This is the archived website of SI 486H from the Spring 2016 semester. Feel free to browse around; you may also find more recent offerings at my teaching page.

# Problem 77

Due: April 12
Points: 6

Write a program that uses a Bloom filter to check whether passwords are any good. Your program should display a prompt for the user to enter a password, and then if the password is either the same as (1) a common English word, or (2) a previously entered password, then you reject the password. If the password is accepted, you add it to the Bloom filter and move on.

Example:

1st password entered: edification
REJECTED (common English word)

ACCEPTED

REJECTED (common English word)

ACCEPTED

REJECTED (false positive in Bloom filter)

REJECTED (previously entered)

ACCEPTED

Of course, in the actual program, the reason a password is rejected would not be listed! But the false positives should be rare - in particular, your Bloom filter should have a probability of false positives less than 10%.

# Specifics

You will need to choose the following for your program to work properly:

• A list of common English words. Use the dictionary that is found in any standard Linux distribution at /usr/share/dict/words. These words are listed one per line, all lower-case.

• A function that maps strings to integers, for the English words. More detailed instructions on how to do this in C++, Java, and Python are below. In any case, your hash function should produce 32-bit integers.

• A cryptographic hash function to hash the passwords to a large integer, before they are hashed again in multiple ways and inserted into the Bloom filter. The idea is, you don't want to use a regular hash function for the passwords because then someone might be able to figure out someone's password based on collisions that occur. You can use any secure cryptographic hash function that you find out about, as long as it's clearly documented.

• A universal family of hash functions. You should use the Carter & Wegman hash functions, which choose a fixed large prime $$p$$, and then choose random $$a$$ and $$c$$ so that

$h(x) = ((ax + c) \bmod p) \bmod s$

Since $$p$$ is "fixed" here, you can choose $$p$$ to be any large prime of your choosing. "Large prime" here means that $$p$$ should be at least $$2^{31}$$.

Your program must randomly choose values for $$a$$ and $$c$$ every time it is run. This means that the false positives should be different every time the program is run.

• A properly-seeded PRNG to choose values $$a$$ and $$c$$ for each of your $$k$$ hash functions. You should be pros at this by now.

• A Bloom filter table size $$s$$ and number of hash functions $$k$$ that will guarantee at most $$1/10$$ probability of getting a false positive. You should try to make $$s$$ and $$k$$ as small as possible to achieve this error probability.

You can run wc /usr/share/dict/words to discover that there are 98569 English words in this dictionary that will go into your Bloom filter. You can assume that there are less than 1000 new passwords that will be entered, and so you can use $$n=100000$$ to do the calculations required to determine $$s$$ and $$k$$.

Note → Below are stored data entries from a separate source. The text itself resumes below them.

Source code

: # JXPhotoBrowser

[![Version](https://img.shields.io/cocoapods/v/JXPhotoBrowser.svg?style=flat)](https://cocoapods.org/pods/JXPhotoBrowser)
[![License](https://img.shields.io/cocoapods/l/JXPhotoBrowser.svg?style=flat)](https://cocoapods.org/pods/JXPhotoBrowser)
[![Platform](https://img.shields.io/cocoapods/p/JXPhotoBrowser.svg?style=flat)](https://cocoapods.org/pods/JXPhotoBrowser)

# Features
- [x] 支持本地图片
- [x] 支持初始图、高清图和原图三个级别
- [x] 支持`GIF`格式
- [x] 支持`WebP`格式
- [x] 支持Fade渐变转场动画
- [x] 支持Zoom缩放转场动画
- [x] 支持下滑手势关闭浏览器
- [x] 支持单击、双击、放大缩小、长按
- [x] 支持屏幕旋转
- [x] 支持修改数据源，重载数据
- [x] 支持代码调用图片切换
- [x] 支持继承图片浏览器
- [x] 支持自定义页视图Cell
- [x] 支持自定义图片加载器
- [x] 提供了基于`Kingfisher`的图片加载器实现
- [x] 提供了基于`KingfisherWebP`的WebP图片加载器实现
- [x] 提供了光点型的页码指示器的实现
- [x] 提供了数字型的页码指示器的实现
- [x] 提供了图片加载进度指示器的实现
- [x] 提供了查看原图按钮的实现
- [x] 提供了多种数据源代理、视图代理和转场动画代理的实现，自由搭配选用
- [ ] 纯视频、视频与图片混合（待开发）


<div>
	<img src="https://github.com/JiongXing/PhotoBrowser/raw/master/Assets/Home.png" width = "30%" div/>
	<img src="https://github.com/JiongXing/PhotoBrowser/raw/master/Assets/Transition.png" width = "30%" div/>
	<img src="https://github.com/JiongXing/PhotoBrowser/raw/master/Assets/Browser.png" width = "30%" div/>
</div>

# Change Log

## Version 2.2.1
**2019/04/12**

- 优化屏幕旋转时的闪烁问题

Explain your choices for $$p$$, $$s$$, and $$k$$ very clearly in comments in your code. Be sure to give references to any sources that you used.

# Strings to integers

• Python: There is a built-in function hash that will do this for you. For example, hash('corned beef') returns 1456869758 on the lab machines.
• Java: The hashCode() method in the String class does the same thing, more or less. You just do like "corned beef".hashCode() to get an int from that string.
• C++: There is no built in hashing in the current C++ standard. You may use this handy-dandy function instead:

int hash(string s) {
int mulbase = 97; // arbitrarily-chosen prime number
int curpow = 1; // this equals 97^i at step i.
int result = 0;
for (int i=0; i<s.length(); ++i) {
curpow *= mulbase;
result += s[i]*curpow;
}
return result;
}

# Submit

Submit your program according to the instructions on the submit page.